**WHAT IS REQUIRED**
Make an exact copy of the records below, leaving every image out.

::::

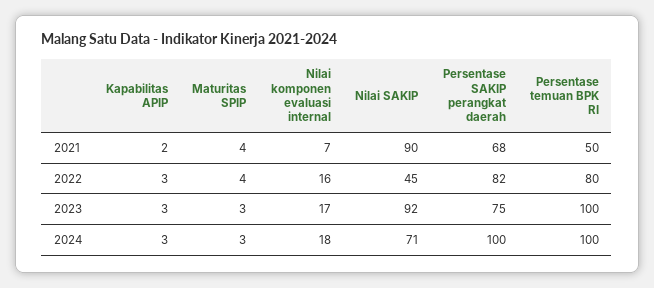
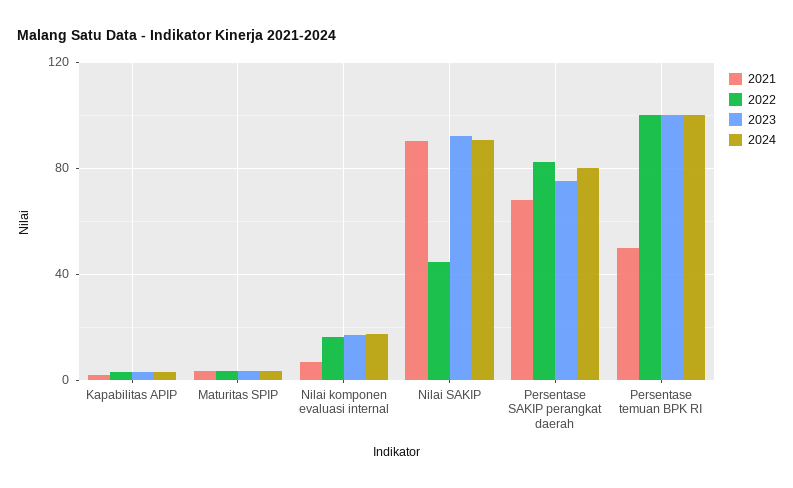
  {
    "2021": {
      "Kapabilitas APIP": 2,
      "Maturitas SPIP": 4,
      "Nilai komponen evaluasi internal": 7,
      "Nilai SAKIP": 90,
      "Persentase SAKIP perangkat daerah": 68,
      "Persentase temuan BPK RI": 50
    },
    "2022": {
      "Kapabilitas APIP": 3,
      "Maturitas SPIP": 4,
      "Nilai komponen evaluasi internal": 16,
      "Nilai SAKIP": 45,
      "Persentase SAKIP perangkat daerah": 82,
-     "Persentase temuan BPK RI": 80
+     "Persentase temuan BPK RI": 100
    },
    "2023": {
      "Kapabilitas APIP": 3,
      "Maturitas SPIP": 3,
      "Nilai komponen evaluasi internal": 17,
      "Nilai SAKIP": 92,
      "Persentase SAKIP perangkat daerah": 75,
      "Persentase temuan BPK RI": 100
    },
    "2024": {
      "Kapabilitas APIP": 3,
      "Maturitas SPIP": 3,
      "Nilai komponen evaluasi internal": 18,
-     "Nilai SAKIP": 71,
+     "Nilai SAKIP": 90,
-     "Persentase SAKIP perangkat daerah": 100,
+     "Persentase SAKIP perangkat daerah": 80,
      "Persentase temuan BPK RI": 100
    }
  }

::::

**ANSWER TO THE PROBLEM**
  {
    "2021": {
      "Kapabilitas APIP": 2,
      "Maturitas SPIP": 4,
      "Nilai komponen evaluasi internal": 7,
      "Nilai SAKIP": 90,
      "Persentase SAKIP perangkat daerah": 68,
      "Persentase temuan BPK RI": 50
    },
    "2022": {
      "Kapabilitas APIP": 3,
      "Maturitas SPIP": 4,
      "Nilai komponen evaluasi internal": 16,
      "Nilai SAKIP": 45,
      "Persentase SAKIP perangkat daerah": 82,
-     "Persentase temuan BPK RI": 80
+     "Persentase temuan BPK RI": 100
    },
    "2023": {
      "Kapabilitas APIP": 3,
      "Maturitas SPIP": 3,
      "Nilai komponen evaluasi internal": 17,
      "Nilai SAKIP": 92,
      "Persentase SAKIP perangkat daerah": 75,
      "Persentase temuan BPK RI": 100
    },
    "2024": {
      "Kapabilitas APIP": 3,
      "Maturitas SPIP": 3,
      "Nilai komponen evaluasi internal": 18,
-     "Nilai SAKIP": 71,
+     "Nilai SAKIP": 90,
-     "Persentase SAKIP perangkat daerah": 100,
+     "Persentase SAKIP perangkat daerah": 80,
      "Persentase temuan BPK RI": 100
    }
  }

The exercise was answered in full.